◆ **WHAT TO WORK ON**:
What is printed must match, line for line, the records from their first line through the line containing "So 21. Apr 2024, 10:08", with pictures left out.

____________________

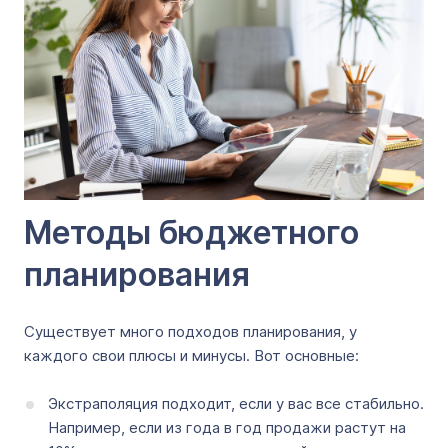
Методы бюджетного
планирования
Существует много подходов планирования, у
каждого свои плюсы и минусы. Вот основные:
Экстраполяция подходит, если у вас все стабильно.
Например, если из года в год продажи растут на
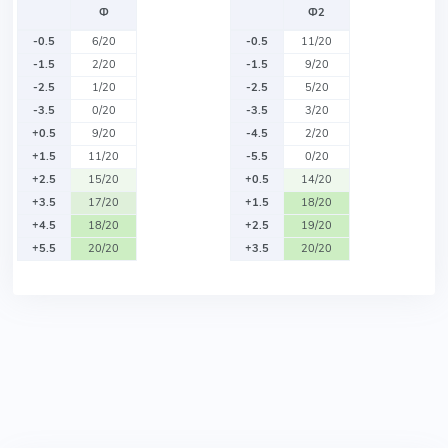
Ф
Ф2
-0.5
6/20
-0.5
11/20
-1.5
2/20
-1.5
9/20
-2.5
1/20
-2.5
5/20
-3.5
0/20
-3.5
3/20
+0.5
9/20
-4.5
2/20
+1.5
11/20
-5.5
0/20
+2.5
15/20
+0.5
14/20
+3.5
17/20
+1.5
18/20
+4.5
18/20
+2.5
19/20
+5.5
20/20
+3.5
20/20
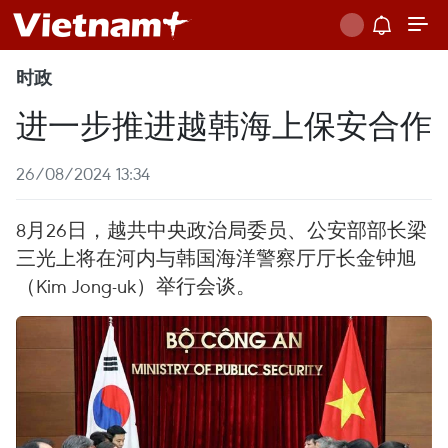
时政
进一步推进越韩海上保安合作
26/08/2024 13:34
8月26日，越共中央政治局委员、公安部部长梁
三光上将在河内与韩国海洋警察厅厅长金钟旭
（Kim Jong-uk）举行会谈。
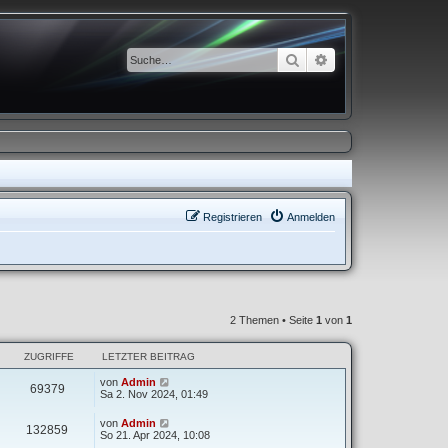
Suche
Erweiterte Suche
Registrieren
Anmelden
2 Themen • Seite
1
von
1
ZUGRIFFE
LETZTER BEITRAG
von
Admin
69379
Sa 2. Nov 2024, 01:49
von
Admin
132859
So 21. Apr 2024, 10:08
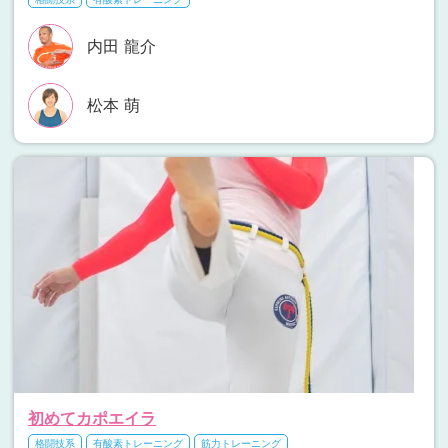
内田 龍介
松本 萌
初めてカポエイラ
格闘技系
有酸素トレーニング
筋力トレーニング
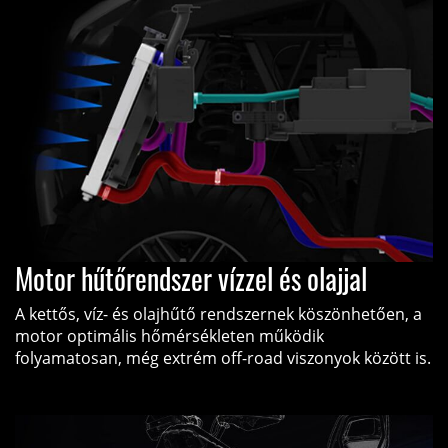
Motor hűtőrendszer vízzel és olajjal
A kettős, víz- és olajhűtő rendszernek köszönhetően, a
motor optimális hőmérsékleten működik
folyamatosan, még extrém off-road viszonyok között is.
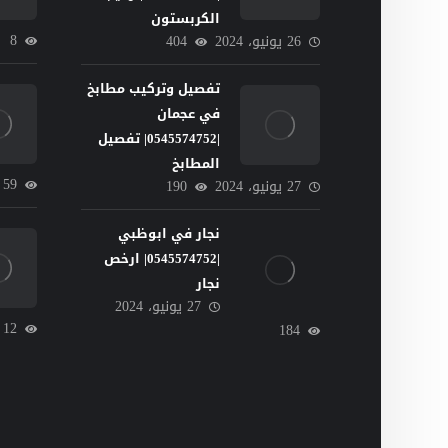
الكربستون
8
26 يونيو، 2024
404
تفصيل وتركيب مطابخ
في عجمان
|0545574752| تفصيل
المطابخ
59
27 يونيو، 2024
190
نجار في ابوظبي
|0545574752| ارخص
نجار
27 يونيو، 2024
12
184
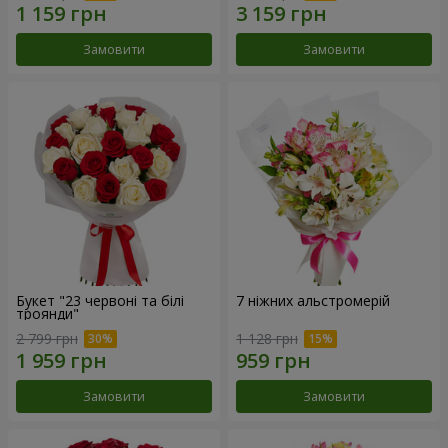
Замовити
Замовити
Букет "23 червоні та білі
7 ніжних альстромерій
троянди"
2 799 грн
1 128 грн
Замовити
Замовити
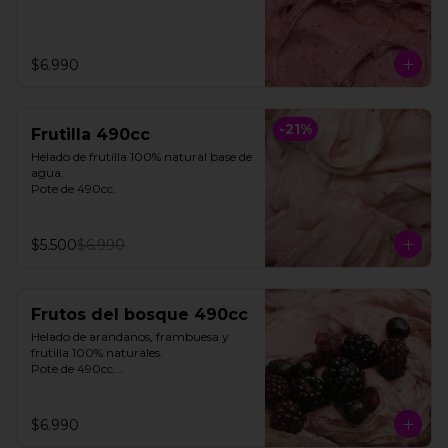
$6.990
-
21
%
Frutilla 490cc
Helado de frutilla 100% natural base de 
agua. 

Pote de 490cc.
$5.500
$6.990
Frutos del bosque 490cc
Helado de arandanos, frambuesa y 
frutilla 100% naturales. 

Pote de 490cc.

**FOTO REFERENCIAL**
$6.990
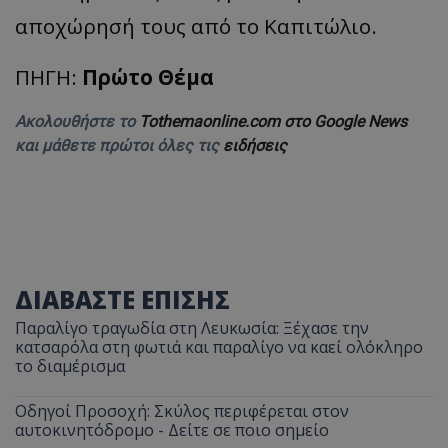
αποχώρησή τους από το Καπιτώλιο.
ΠΗΓΗ:
Πρώτο Θέμα
Ακολουθήστε το
Tothemaonline.com στο Google News
και μάθετε πρώτοι όλες τις
ειδήσεις
ΔΙΑΒΑΣΤΕ ΕΠΙΣΗΣ
Παραλίγο τραγωδία στη Λευκωσία: Ξέχασε την
κατσαρόλα στη φωτιά και παραλίγο να καεί ολόκληρο
το διαμέρισμα
Οδηγοί Προσοχή: Σκύλος περιφέρεται στον
αυτοκινητόδρομο - Δείτε σε ποιο σημείο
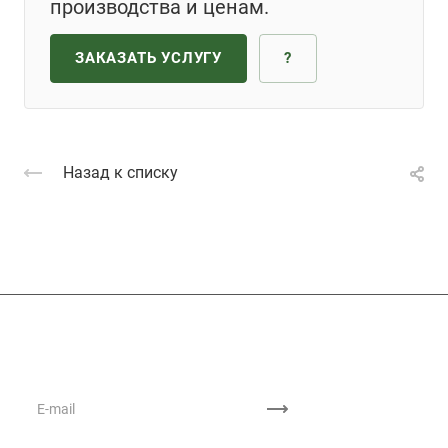
производства и ценам.
ЗАКАЗАТЬ УСЛУГУ
?
Назад к списку
Подписывайтесь
на новости и акции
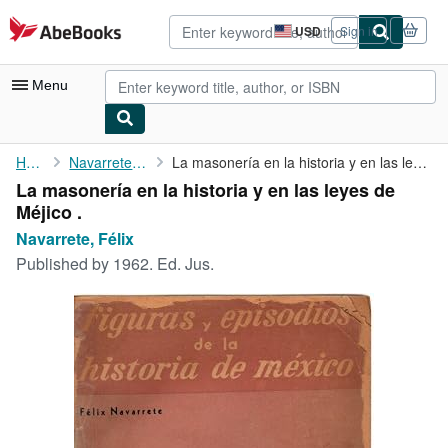
Skip to main content
AbeBooks.com
USD
Sign in
Site
shopping
preferences
Menu
My Account
Home
Navarrete, Félix
La masonería en la historia y en las leyes de Méjico .
La masonería en la historia y en las leyes de
My Purchases
Méjico .
Advanced Search
Navarrete, Félix
Published by
1962. Ed. Jus.
Browse Collections
Rare Books
Art & Collectibles
Textbooks
Sellers
Start Selling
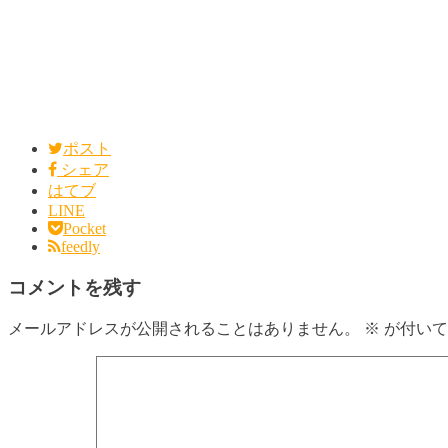
ポスト
シェア
はてブ
LINE
Pocket
feedly
コメントを残す
メールアドレスが公開されることはありません。
※
が付いて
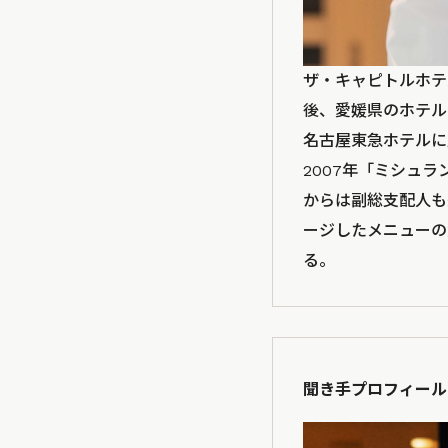
ザ・キャピトルホテ
後、愛媛県のホテル
名古屋東急ホテルに
2007年「ミシュラ
からは副総支配人も
ージしたメニューの
る。
聞き手プロフィール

____________________

◆ **SOLUTION FOR THIS EXERCISE**:
Методы бюджетного
планирования
Существует много подходов планирования, у
каждого свои плюсы и минусы. Вот основные:
Экстраполяция подходит, если у вас все стабильно.
Например, если из года в год продажи растут на
Ф
Ф2
-0.5
6/20
-0.5
11/20
-1.5
2/20
-1.5
9/20
-2.5
1/20
-2.5
5/20
-3.5
0/20
-3.5
3/20
+0.5
9/20
-4.5
2/20
+1.5
11/20
-5.5
0/20
+2.5
15/20
+0.5
14/20
+3.5
17/20
+1.5
18/20
+4.5
18/20
+2.5
19/20
+5.5
20/20
+3.5
20/20
时政
进一步推进越韩海上保安合作
26/08/2024 13:34
8月26日，越共中央政治局委员、公安部部长梁
三光上将在河内与韩国海洋警察厅厅长金钟旭
（Kim Jong-uk）举行会谈。
Suche
Erweiterte Suche
Registrieren
Anmelden
2 Themen • Seite
1
von
1
ZUGRIFFE
LETZTER BEITRAG
von
Admin
69379
Sa 2. Nov 2024, 01:49
von
Admin
132859
So 21. Apr 2024, 10:08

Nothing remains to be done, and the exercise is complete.